Servidora era “personagem principal” do esquema
De acordo com a PF, Mariângela ocupava posição estratégica em um “arranjo funcional informal” criado para viabilizar indicações de emendas em nome de Valdemar, que não possui mandato parlamentar e, portanto, não poderia indicar recursos do orçamento.
O relatório aponta que ela centralizava o fluxo das emendas e executava decisões seguindo orientações atribuídas ao ex-deputado.
Celular revela “arranjo decisório paralelo”
A extração de dados do celular da servidora foi um dos principais elementos da investigação. Segundo a PF, o conteúdo revelou a existência de um “arranjo decisório paralelo” para destinação de verbas públicas.

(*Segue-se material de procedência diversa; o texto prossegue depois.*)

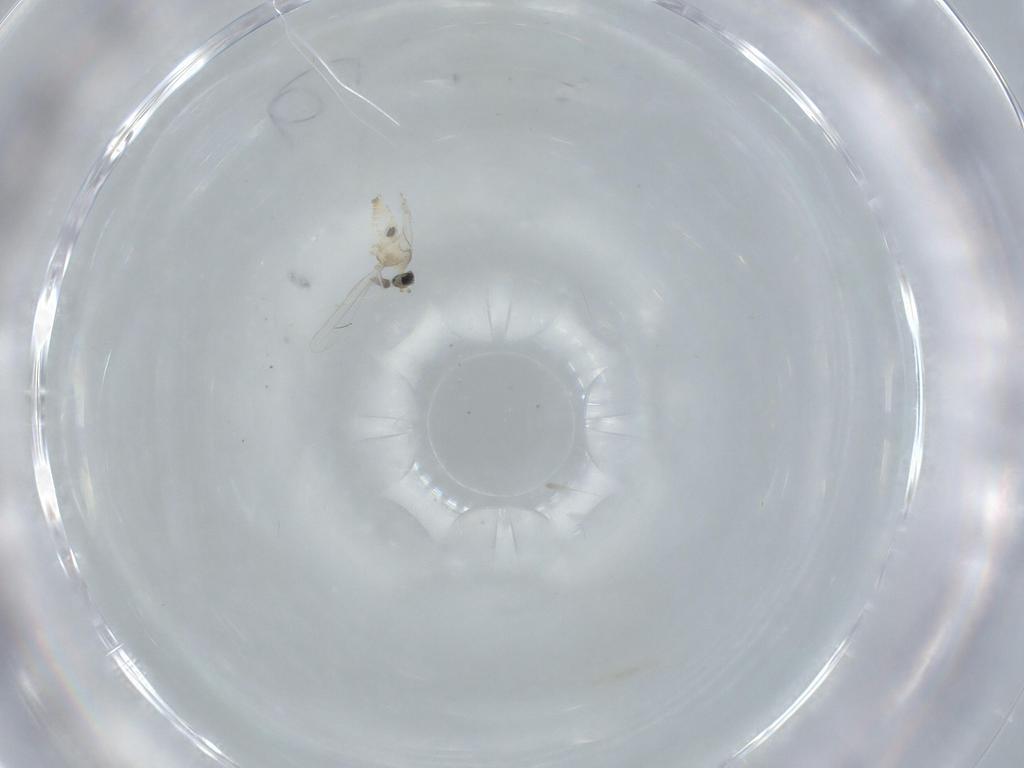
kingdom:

Os investigadores destacam falta de rastreabilidade e transparência no processo de distribuição das emendas parlamentares.
Mensagens indicam ligação direta com Valdemar
Conversas encontradas no aparelho mostram que Mariângela era acionada por pessoas ligadas a Valdemar Costa Neto. Entre elas está o advogado Garigham Amarante, apontado como pessoa de confiança do ex-deputado.

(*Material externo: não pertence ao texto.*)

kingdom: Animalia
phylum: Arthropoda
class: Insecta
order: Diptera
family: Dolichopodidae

Em uma das mensagens analisadas, ele informa que Valdemar pretendia destinar cerca de R$ 24 milhões para o setor de Turismo. Em seguida, segundo a PF, a servidora passa a organizar a alocação dos recursos.

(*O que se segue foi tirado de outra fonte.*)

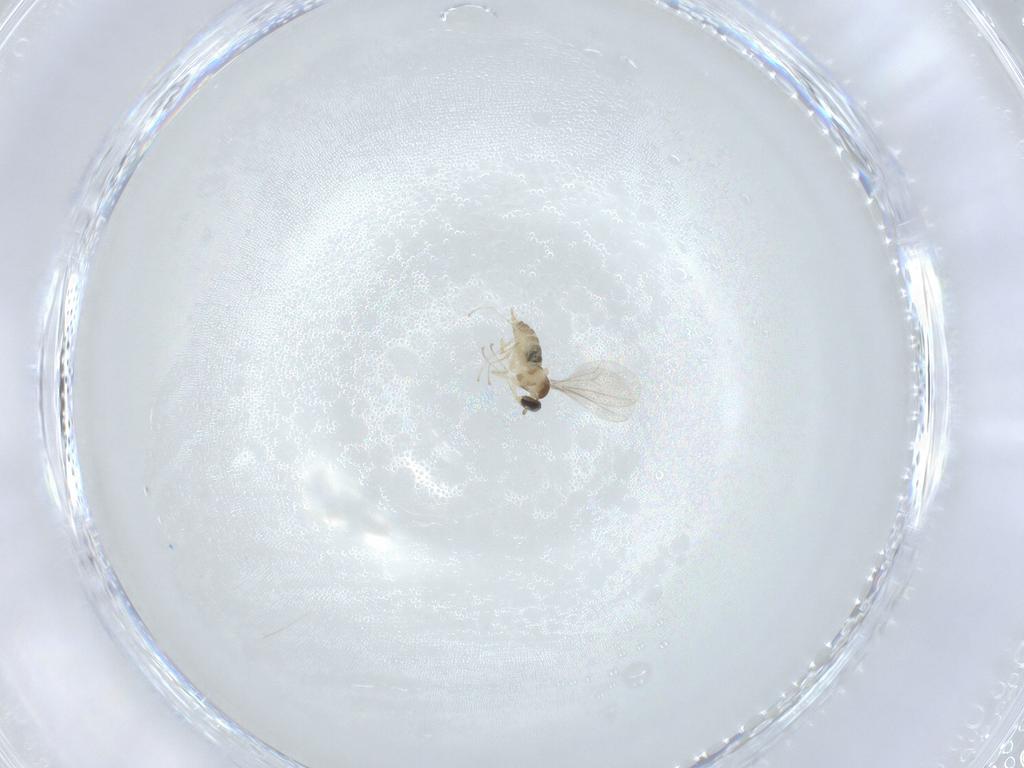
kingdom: Animalia
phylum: Arthropoda
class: Insecta
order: Diptera
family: Cecidomyiidae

Alterações para ocultar nome do ex-deputado
A Polícia Federal afirma que o papel de Mariângela incluía ocultar a participação de Valdemar nas indicações. Para isso, listas enviadas aos ministérios eram modificadas para incluir deputados com mandato como responsáveis pelas emendas.
Segundo os investigadores, a estratégia visava evitar que o nome do ex-deputado aparecesse em documentos oficiais.
Planilhas reforçam vínculo
A ligação entre Mariângela e Valdemar também aparece em planilhas apreendidas. De acordo com a PF, documentos identificavam recursos como “do Valdemar” ou “do VCN”.
O celular da servidora também registrou conversas sobre destinação de verbas. Em mensagens de agosto de 2025, interlocutores ligados ao ex-deputado pedem que ela destine “o máximo que der” para o Turismo. A partir disso, ela organiza a distribuição de cerca de R$ 24 milhões.
Outro trecho citado pela investigação mostra a servidora Nara Brum relatando dificuldades técnicas para alterar recursos e afirmando que “o Valdemar não aceitaria mudanças”.
Quem é Mariângela Fialek, a “Tuca”
Mariângela Fialek é ex-assessora do deputado federal Arthur Lira (PP-AL) e trabalhou em seu gabinete entre março de 2021 e meados de 2025. Depois, passou a atuar na liderança do Progressistas (PP) na Câmara.
Em dezembro de 2025, ela recebia remuneração bruta de R$ 23,7 mil em cargo de natureza especial.
A servidora foi alvo da Operação Transparência, deflagrada pela Polícia Federal em dezembro para investigar irregularidades na destinação de verbas públicas.
Segundo a PF, ela exercia controle de “indicações desviadas de emendas decorrentes do orçamento secreto em benefício de provável organização criminosa voltada para a prática de desvios funcionais e crimes contra a administração pública e o sistema financeiro nacional”.
Decisão do STF
Com base no relatório da Polícia Federal, o STF determinou o bloqueio de R$ 119,2 milhões e suspendeu o pagamento das emendas investigadas.
Mariângela Fialek e outros servidores são investigados por peculato-desvio e associação criminosa.